Nuclear power stations do not produce any smoke or carbon dioxide, but they do produce radioactive waste. Low level radioactive waste is diluted in water as it goes into the sea. High level radioactive waste is very harmful to living organisms, so it is stored in steel drums and buried underground up to 1km deep. Nuclear power stations in the UK are built away from populated areas and near the sea, so low level waste can be put away easily. Underground nuclear waste burial sites should not be built near earthquake sites, because in the case of an earthquake radioactive waste could be released to the environment and cause a great disaster. Radioactive substances are labelled with this special symbol:
Radiation changes the structure of an atom; this is called ionisation. Ionisation causes DNA in cells to mutate (change randomly). Mutations cause body cells to behave differently and divide in an uncontrolled manner.

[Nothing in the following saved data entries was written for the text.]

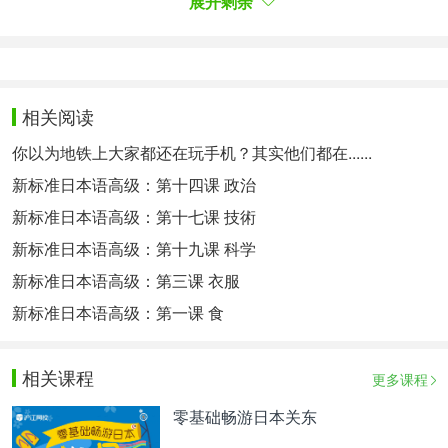
有村在高畑产后第二天就去探望的行为。
展开剩余
《出産翌日に訪問ってさすがに配慮なさすぎんか》
“生孩子第二天就去看人家还是有点欠考虑了吧”
《翌日は友達なら遠慮してほしい》
相关阅读
“生完第二天如果是朋友的话我希望别来比较好”
你以为地铁上大家都还在玩手机？其实他们都在......
新标准日本语高级：第十四课 政治
新标准日本语高级：第十七课 技術
新标准日本语高级：第十九课 科学
新标准日本语高级：第三课 衣服
新标准日本语高级：第一课 食
相关课程
更多课程
零基础畅游日本关东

This can cause cancer. Because of this, people handling radioactive material take the following precautions:
- wear special protective clothing
- keeping as far away from the source of radioactivity possible
- use absorbing shielding
- reduce the length of their exposure
- do not touch radioactive material.
The main source of nuclear power is uranium, which remains radioactive for thousands of years after being used and disposed. One of the waste products is plutonium, which is used for nuclear weapons. Atomic bombs have caused great disasters in the last century (see the picture below):
Radioactivity can be measured using a Geiger-Müller (GM) tube connected to a ratemeter or counter. Most commonly it is called Geiger counter. Radioactivity can also be heard through a loudspeaker. There are three main types of ionising radiation: alpha (α), beta (β), gamma (γ).